Gov. Ron DeSantis, however, called a special legislative session in May to address widespread problems in the state’s property-insurance system. As part of that session, lawmakers changed advertising restrictions on roofing contractors, “resolving the complaints” of the plaintiffs and intervenors in the case, according to a filing Friday by attorneys for both sides.

“In sum, the declaratory and injunctive relief sought in the complaints is now ‘inappropriate’ and the case is moot,” the filing said.

Roof-damage claims have been a major issue as property insurers have dropped policies and dramatically raised rates during the past two years. Insurers blame questionable, if not fraudulent, roof-damage claims for contributing to financial losses. They contend roofers have improperly advertised and solicited business from homeowners.

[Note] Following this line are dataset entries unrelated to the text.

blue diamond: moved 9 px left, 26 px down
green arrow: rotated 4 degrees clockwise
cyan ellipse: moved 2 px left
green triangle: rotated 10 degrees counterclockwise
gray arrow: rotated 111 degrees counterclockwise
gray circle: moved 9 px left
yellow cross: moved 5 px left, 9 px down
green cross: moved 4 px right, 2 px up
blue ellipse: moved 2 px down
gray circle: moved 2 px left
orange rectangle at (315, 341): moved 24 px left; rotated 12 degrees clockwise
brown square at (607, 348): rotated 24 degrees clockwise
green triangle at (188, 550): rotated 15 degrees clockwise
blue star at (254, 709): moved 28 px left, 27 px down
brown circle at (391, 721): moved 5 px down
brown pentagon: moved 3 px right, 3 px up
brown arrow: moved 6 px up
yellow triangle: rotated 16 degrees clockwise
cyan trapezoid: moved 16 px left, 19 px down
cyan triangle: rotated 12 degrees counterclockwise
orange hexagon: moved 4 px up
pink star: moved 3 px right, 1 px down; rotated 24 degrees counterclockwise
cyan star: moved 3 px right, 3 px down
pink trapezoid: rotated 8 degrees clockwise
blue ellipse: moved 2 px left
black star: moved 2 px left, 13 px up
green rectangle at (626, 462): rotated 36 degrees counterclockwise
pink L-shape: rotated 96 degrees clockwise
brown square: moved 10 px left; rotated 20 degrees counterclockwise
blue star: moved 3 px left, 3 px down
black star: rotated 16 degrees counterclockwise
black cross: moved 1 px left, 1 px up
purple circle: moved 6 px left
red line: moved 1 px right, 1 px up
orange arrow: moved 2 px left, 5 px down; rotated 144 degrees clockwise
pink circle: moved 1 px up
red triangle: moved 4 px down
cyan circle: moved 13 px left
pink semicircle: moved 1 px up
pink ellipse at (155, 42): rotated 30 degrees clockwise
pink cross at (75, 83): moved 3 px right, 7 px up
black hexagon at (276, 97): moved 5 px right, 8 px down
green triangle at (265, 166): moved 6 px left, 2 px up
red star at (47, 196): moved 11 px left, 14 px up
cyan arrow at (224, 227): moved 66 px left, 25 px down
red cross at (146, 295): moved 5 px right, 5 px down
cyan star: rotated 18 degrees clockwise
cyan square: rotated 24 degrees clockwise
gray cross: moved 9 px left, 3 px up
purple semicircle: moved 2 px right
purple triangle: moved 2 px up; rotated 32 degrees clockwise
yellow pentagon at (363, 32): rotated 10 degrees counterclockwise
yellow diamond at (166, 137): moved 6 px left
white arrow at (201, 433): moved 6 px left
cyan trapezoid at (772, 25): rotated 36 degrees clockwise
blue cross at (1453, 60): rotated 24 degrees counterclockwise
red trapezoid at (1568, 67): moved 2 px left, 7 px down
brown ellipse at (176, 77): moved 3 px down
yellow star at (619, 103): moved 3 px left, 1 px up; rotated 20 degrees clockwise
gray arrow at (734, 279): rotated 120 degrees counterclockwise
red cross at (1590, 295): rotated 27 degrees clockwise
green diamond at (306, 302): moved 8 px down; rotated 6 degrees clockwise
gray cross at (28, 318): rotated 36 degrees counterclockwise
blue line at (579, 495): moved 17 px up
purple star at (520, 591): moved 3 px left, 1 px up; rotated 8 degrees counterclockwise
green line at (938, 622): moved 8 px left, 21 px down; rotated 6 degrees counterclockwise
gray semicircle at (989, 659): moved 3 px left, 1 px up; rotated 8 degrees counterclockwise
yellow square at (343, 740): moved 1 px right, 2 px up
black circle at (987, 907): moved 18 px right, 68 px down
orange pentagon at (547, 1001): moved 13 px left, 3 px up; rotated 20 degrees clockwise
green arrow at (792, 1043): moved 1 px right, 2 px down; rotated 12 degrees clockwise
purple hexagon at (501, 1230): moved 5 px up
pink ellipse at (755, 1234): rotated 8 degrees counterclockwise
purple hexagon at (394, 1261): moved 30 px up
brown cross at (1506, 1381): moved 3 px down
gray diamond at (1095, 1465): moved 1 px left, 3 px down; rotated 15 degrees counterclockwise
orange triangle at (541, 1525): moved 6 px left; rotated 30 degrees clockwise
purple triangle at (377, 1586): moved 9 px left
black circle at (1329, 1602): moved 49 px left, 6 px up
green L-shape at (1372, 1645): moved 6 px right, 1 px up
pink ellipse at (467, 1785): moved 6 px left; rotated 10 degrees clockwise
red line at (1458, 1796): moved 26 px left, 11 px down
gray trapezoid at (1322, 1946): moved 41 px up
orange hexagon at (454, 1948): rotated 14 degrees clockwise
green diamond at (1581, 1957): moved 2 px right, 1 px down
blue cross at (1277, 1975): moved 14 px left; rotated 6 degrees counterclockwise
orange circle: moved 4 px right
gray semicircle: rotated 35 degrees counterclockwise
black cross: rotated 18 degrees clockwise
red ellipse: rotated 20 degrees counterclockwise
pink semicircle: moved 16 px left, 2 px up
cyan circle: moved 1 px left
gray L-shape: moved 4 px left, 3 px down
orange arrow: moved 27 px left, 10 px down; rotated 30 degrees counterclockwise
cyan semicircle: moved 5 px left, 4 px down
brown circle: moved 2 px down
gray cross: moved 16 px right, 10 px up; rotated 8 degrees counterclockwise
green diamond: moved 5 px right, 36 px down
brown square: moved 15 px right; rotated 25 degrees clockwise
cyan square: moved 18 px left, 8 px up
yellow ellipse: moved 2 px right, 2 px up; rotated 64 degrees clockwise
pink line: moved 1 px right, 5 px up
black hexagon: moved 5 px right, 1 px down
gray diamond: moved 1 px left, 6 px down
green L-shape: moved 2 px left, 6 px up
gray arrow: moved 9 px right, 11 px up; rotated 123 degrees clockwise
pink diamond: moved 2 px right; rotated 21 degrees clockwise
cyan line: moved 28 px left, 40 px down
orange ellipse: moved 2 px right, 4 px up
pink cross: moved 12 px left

The 2021 law sought to prevent contractors from soliciting homeowners to file insurance claims through a “prohibited advertisement.” The law defined a prohibited advertisement as “any written or electronic communication by a contractor that encourages, instructs or induces a consumer to contact a contractor or public adjuster for the purpose of making an insurance claim for roof damage. The term includes, but is not limited to, door hangers, business cards, magnets, flyers, pamphlets and emails.”

But in issuing the preliminary injunction, Walker wrote that the law violated protected speech.

“It is also clear that the threatened injuries to plaintiff from banning plaintiff’s truthful commercial speech outweighs the state’s interest in preventing fraud, protecting consumers from exploitation and stabilizing the insurance market,” Walker wrote.

During last month’s special session, lawmakers made a series of roofing-related changes, including scaling back the definition of a “prohibited advertisement.” Under the change, the law requires advertisements to include disclaimers about issues, such as informing consumers that they’re required to pay any deductibles and that it is fraudulent to file insurance claims that include false or misleading information. Advertisements that do not include the disclaimers would be considered prohibited.

It remains unclear, however, whether the revamped prohibition will face a challenge.

The Restoration Association of Florida and Apex Roofing and Reconstruction LLC filed a separate federal lawsuit last year that raised First Amendment challenges to the 2021 law. That case remains pending, and U.S. District Judge Allen Winsor last week gave the plaintiffs until June 27 to file an amended complaint that considers the new law.

Along with revamping the definition of a prohibited advertisement, the new law also included changes such as allowing insurers to collect 2% deductibles from policyholders for roof-damage repairs.